Collective multimode strong coupling in plasmonic nanocavities

TL;DR

This paper demonstrates that off-resonant multimode plasmonic modes significantly influence strong coupling phenomena, revealing a transition from single to collective multimode interactions with implications for quantum technology.

Contribution

It uncovers the crucial role of off-resonant modes in plasmonic nanocavities and characterizes the transition to collective multimode strong coupling.

Findings

Multiple plasmonic modes create numerous oscillation frequencies.

Identification of three coupling regimes: single, multimode, and collective.

Potential for ultra-fast energy transfer in quantum devices.

Abstract

Plasmonic nanocavities enable access to the quantum properties of matter, but are often simplified to single mode models despite their complex multimode structure.

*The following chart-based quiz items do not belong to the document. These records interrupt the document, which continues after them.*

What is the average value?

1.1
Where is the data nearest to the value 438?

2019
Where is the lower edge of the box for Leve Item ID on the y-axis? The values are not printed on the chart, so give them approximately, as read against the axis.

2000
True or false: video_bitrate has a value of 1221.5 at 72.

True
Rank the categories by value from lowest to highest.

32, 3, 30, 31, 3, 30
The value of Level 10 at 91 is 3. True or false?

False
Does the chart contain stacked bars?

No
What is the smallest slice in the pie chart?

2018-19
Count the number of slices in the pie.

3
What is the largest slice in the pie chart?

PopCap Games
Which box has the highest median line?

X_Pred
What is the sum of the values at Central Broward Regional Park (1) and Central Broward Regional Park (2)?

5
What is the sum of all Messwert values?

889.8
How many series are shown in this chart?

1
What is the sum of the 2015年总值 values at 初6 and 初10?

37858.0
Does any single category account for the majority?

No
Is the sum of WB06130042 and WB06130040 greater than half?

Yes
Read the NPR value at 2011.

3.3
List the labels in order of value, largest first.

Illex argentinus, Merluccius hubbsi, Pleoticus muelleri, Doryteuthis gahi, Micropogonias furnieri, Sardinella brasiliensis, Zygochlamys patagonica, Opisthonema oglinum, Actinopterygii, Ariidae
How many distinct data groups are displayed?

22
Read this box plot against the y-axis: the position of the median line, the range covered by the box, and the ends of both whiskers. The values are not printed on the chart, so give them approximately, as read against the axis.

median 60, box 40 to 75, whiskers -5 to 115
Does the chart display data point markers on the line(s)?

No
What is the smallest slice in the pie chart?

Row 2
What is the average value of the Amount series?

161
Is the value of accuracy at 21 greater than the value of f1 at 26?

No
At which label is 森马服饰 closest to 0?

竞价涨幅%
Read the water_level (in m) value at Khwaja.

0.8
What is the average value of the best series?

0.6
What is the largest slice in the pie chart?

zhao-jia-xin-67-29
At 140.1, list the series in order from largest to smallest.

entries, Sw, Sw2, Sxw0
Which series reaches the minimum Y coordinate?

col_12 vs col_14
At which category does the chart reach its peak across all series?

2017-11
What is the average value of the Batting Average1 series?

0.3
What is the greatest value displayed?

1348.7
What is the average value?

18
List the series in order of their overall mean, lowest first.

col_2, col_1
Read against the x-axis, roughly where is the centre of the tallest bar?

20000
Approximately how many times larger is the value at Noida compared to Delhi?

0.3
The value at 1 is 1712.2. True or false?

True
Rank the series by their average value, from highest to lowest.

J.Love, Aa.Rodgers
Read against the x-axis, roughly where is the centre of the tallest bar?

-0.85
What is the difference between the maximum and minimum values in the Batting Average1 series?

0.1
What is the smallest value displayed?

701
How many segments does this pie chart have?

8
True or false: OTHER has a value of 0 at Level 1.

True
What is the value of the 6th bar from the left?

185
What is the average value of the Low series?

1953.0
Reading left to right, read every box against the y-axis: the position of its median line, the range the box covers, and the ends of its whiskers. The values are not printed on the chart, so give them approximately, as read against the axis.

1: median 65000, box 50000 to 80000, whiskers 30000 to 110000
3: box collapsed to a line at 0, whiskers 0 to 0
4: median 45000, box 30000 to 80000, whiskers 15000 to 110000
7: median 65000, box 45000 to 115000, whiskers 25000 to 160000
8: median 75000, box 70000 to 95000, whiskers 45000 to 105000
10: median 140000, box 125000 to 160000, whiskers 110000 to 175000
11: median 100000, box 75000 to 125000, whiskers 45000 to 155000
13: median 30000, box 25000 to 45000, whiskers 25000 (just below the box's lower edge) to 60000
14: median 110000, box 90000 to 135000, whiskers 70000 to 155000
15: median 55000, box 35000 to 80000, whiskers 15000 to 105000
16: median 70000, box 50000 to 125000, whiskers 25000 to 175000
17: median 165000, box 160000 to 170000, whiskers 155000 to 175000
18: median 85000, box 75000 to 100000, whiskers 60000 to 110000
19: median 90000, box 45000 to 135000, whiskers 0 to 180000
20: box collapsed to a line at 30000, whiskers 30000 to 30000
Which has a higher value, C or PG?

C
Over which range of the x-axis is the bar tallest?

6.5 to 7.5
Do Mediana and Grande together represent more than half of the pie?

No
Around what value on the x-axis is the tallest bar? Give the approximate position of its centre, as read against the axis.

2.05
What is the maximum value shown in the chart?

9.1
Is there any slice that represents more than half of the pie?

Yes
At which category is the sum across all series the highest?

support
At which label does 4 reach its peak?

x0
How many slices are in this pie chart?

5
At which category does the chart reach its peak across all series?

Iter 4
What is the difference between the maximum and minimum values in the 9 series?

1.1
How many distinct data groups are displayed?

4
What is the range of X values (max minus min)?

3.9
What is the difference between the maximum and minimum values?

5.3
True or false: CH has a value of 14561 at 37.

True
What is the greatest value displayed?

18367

Here, we show that off-resonant plasmonic modes in fact play a crucial role in strong coupling, and determine the onset of a novel collective interaction. Our analysis reveals that $n$ strongly coupled plasmonic modes, introduce up to $n(n+1)/2$ oscillation frequencies that depend on their coupling strengths and detunings from the quantum emitter. Furthermore, we identify three distinct regions as the coupling strength increases: (1) single mode, (2) multimode, and (3) collective multimode strong coupling. Our findings enhance the understanding of quantum dynamics in realistic plasmonic environments and demonstrate their potential to achieve ultra-fast energy transfer in light-driven quantum technologies.